### Kutipan Sumber:
========

Tinju adat atau sagi adalah salah satu warisan kebudayaan di
tanah flores. Tidak semua adat di flores mengenal sagi hanya beberapa wilayah
yang mengenal sagi diantaranya adalah di Kabupaten Ngada dan Kabupaten Nagekeo.
Di Kabupaten Ngada hanya ada beberapa tempat dengan tradisi Sagi, sebagian
besar di Kecamatan Soa namun juga ada satu perkampungan di Riung yang mempunyai
tradisi tinju adat yakni di Bekek.
Sagi di setiap tempat mempunyai beberapa perbedaan.
Perbedaan yang paling mencolok adalah cara memukul dan alat pukul yang
digunakan. Sedangkan aturan lainnya tidak terlalu berbeda jauh. Secara umum
permainan ini dibagi menjadi dua kubu barat dan timur setiap petinju (ata sagi)
merupakan perwakilan dari salah satu kubu dan harus didampingi oleh sike.

========

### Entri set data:
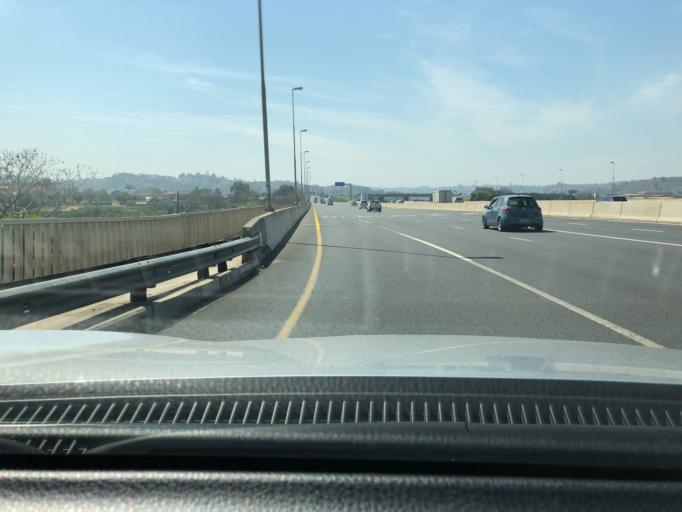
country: ZA
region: KwaZulu-Natal
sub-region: eThekwini Metropolitan Municipality
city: Berea
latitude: -29.8049
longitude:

========

### Tugas Wajib:
- A) Menurut kutipan tentang tinju adat, di perkampungan mana di Riung terdapat tradisi tinju adat?
- B) Tukar "city" menjadi "kota" di semua baris set data tanpa mengubah bagian lain, lalu tulis ulang baris-baris itu tanpa menyertakan gambarnya.
Kutipan tentang tinju adat dan baris-baris set data tidak saling berkaitan.

### Penyelesaian:
- A) Di Bekek.

- B)
country: ZA
region: KwaZulu-Natal
sub-region: eThekwini Metropolitan Municipality
kota: Berea
latitude: -29.8049
longitude:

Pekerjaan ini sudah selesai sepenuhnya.